- _AVAILABLE DATA_:
━━━━━━━━━━━━━━━━
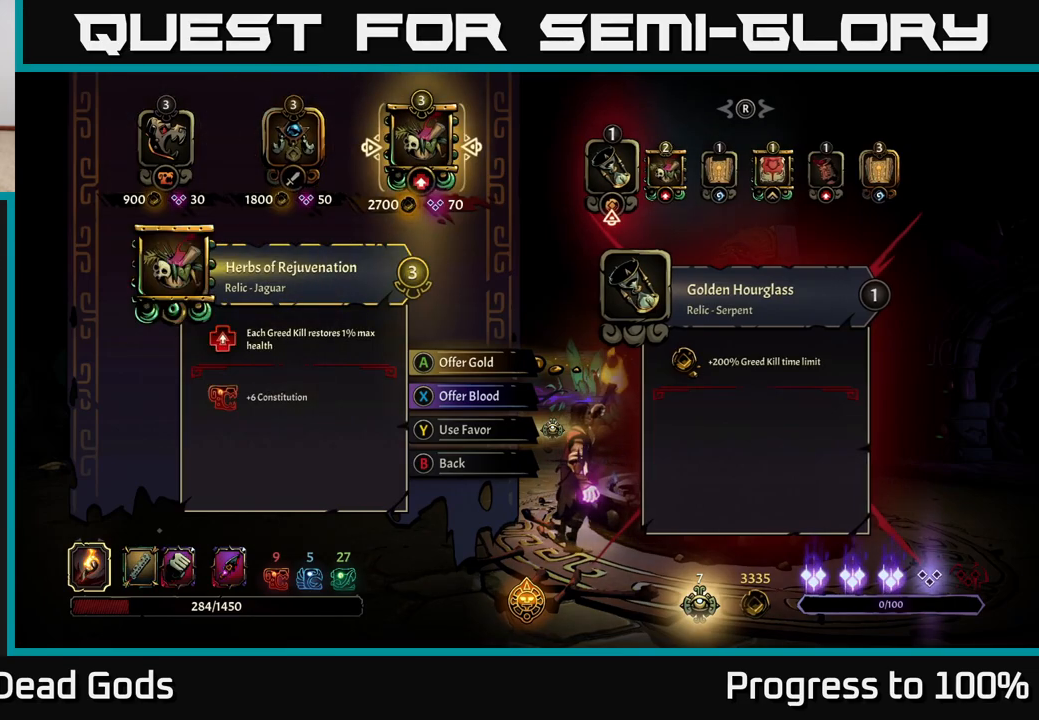
{"buttons": [], "left_stick": "center", "right_stick": "center", "events": []}
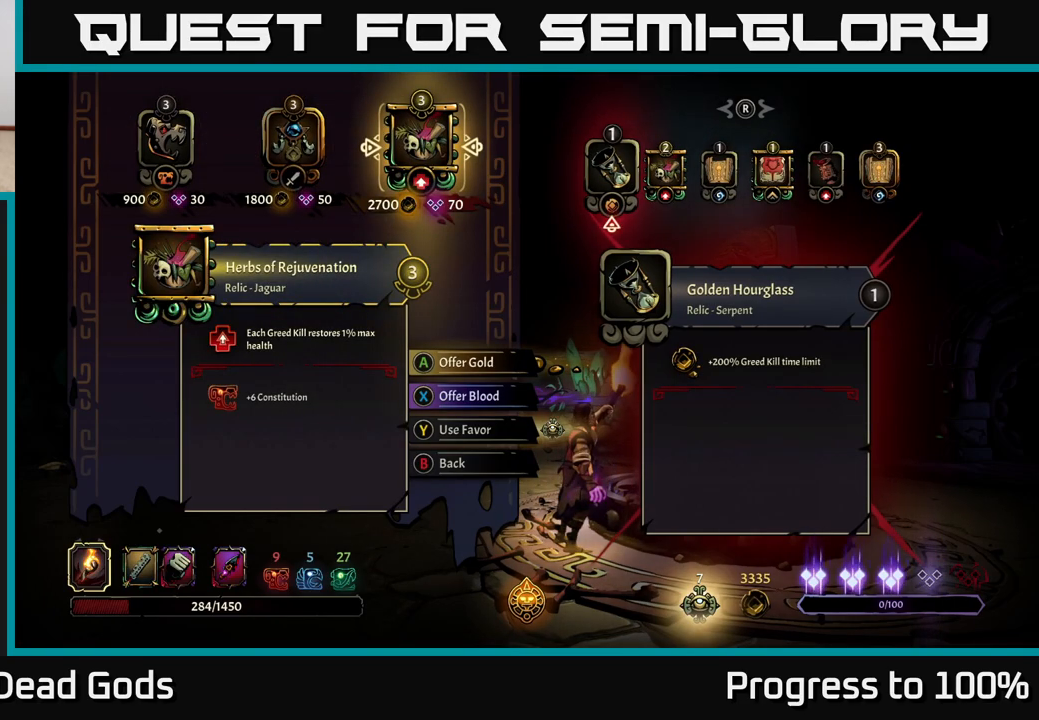
{"buttons": [], "left_stick": "center", "right_stick": "center", "events": []}
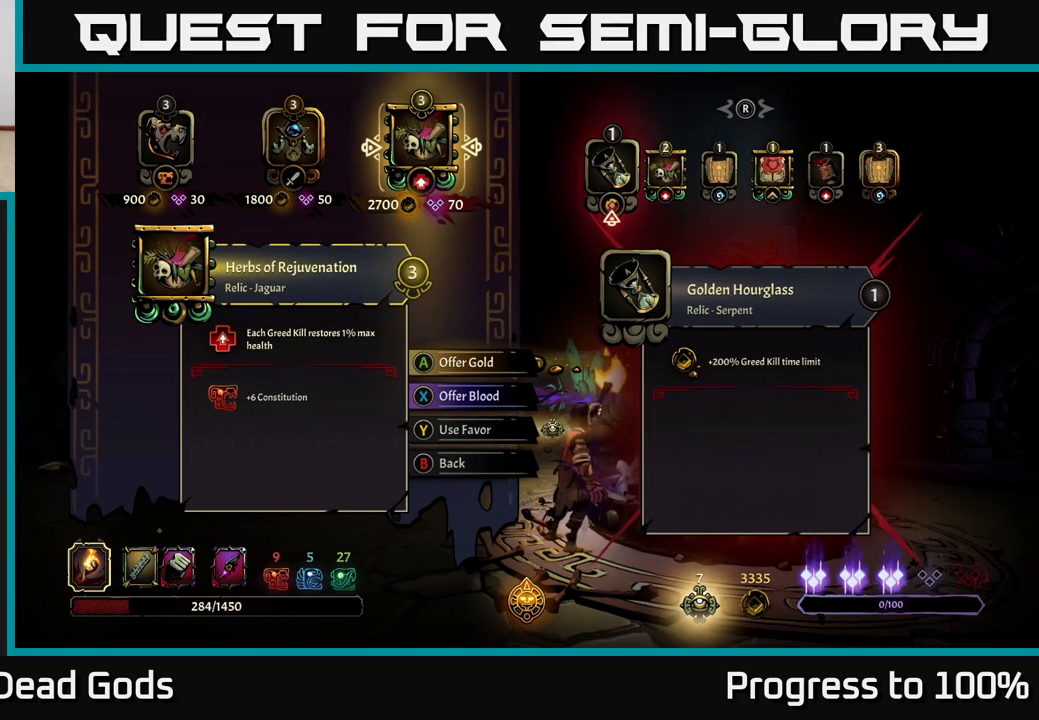
{"buttons": [], "left_stick": "center", "right_stick": "center", "events": []}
━━━━━━━━━━━━━━━━
- _WHAT YOU ARE ASKED TO DO_:
Reproduce the material word for word, but without its images.

- _RESPONSE AREA_:
{"buttons": [], "left_stick": "center", "right_stick": "center", "events": []}
{"buttons": [], "left_stick": "center", "right_stick": "center", "events": []}
{"buttons": [], "left_stick": "center", "right_stick": "center", "events": []}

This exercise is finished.